> **What is expected**:
Start at the line with "simulation and modeling" in the records below, stop at the line with "- Place KGML", and return every line in that span exactly, the two end lines included.

> **Available records**:

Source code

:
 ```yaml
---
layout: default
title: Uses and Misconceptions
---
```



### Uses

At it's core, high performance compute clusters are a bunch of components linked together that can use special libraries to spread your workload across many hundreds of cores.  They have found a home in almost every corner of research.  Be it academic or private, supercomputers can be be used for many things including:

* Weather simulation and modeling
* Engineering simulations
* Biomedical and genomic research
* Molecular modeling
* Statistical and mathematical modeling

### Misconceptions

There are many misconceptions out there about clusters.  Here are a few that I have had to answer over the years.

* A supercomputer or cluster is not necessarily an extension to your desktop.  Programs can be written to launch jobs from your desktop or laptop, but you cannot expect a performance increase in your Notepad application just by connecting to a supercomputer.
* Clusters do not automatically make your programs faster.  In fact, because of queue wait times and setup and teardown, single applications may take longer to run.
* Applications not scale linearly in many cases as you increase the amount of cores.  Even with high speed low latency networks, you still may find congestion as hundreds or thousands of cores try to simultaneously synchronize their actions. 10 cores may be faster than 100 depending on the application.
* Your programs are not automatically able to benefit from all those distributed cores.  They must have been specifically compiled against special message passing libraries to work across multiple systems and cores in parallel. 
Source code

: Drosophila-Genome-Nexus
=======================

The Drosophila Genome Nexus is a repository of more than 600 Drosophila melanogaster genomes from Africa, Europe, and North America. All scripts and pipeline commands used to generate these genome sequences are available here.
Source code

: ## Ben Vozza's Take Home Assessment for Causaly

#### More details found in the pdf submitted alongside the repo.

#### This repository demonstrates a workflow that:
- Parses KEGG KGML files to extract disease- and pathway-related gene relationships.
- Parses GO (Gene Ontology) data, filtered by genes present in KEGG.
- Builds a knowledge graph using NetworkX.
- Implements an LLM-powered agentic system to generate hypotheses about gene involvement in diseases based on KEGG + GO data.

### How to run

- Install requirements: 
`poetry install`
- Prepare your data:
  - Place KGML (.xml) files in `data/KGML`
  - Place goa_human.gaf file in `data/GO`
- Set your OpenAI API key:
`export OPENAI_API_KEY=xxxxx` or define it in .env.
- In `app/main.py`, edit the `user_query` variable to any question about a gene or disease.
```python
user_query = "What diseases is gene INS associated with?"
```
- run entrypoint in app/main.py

> **Task response**:
* Weather simulation and modeling
* Engineering simulations
* Biomedical and genomic research
* Molecular modeling
* Statistical and mathematical modeling

### Misconceptions

There are many misconceptions out there about clusters.  Here are a few that I have had to answer over the years.

* A supercomputer or cluster is not necessarily an extension to your desktop.  Programs can be written to launch jobs from your desktop or laptop, but you cannot expect a performance increase in your Notepad application just by connecting to a supercomputer.
* Clusters do not automatically make your programs faster.  In fact, because of queue wait times and setup and teardown, single applications may take longer to run.
* Applications not scale linearly in many cases as you increase the amount of cores.  Even with high speed low latency networks, you still may find congestion as hundreds or thousands of cores try to simultaneously synchronize their actions. 10 cores may be faster than 100 depending on the application.
* Your programs are not automatically able to benefit from all those distributed cores.  They must have been specifically compiled against special message passing libraries to work across multiple systems and cores in parallel. 
Source code

: Drosophila-Genome-Nexus
=======================

The Drosophila Genome Nexus is a repository of more than 600 Drosophila melanogaster genomes from Africa, Europe, and North America. All scripts and pipeline commands used to generate these genome sequences are available here.
Source code

: ## Ben Vozza's Take Home Assessment for Causaly

#### More details found in the pdf submitted alongside the repo.

#### This repository demonstrates a workflow that:
- Parses KEGG KGML files to extract disease- and pathway-related gene relationships.
- Parses GO (Gene Ontology) data, filtered by genes present in KEGG.
- Builds a knowledge graph using NetworkX.
- Implements an LLM-powered agentic system to generate hypotheses about gene involvement in diseases based on KEGG + GO data.

### How to run

- Install requirements: 
`poetry install`
- Prepare your data:
  - Place KGML (.xml) files in `data/KGML`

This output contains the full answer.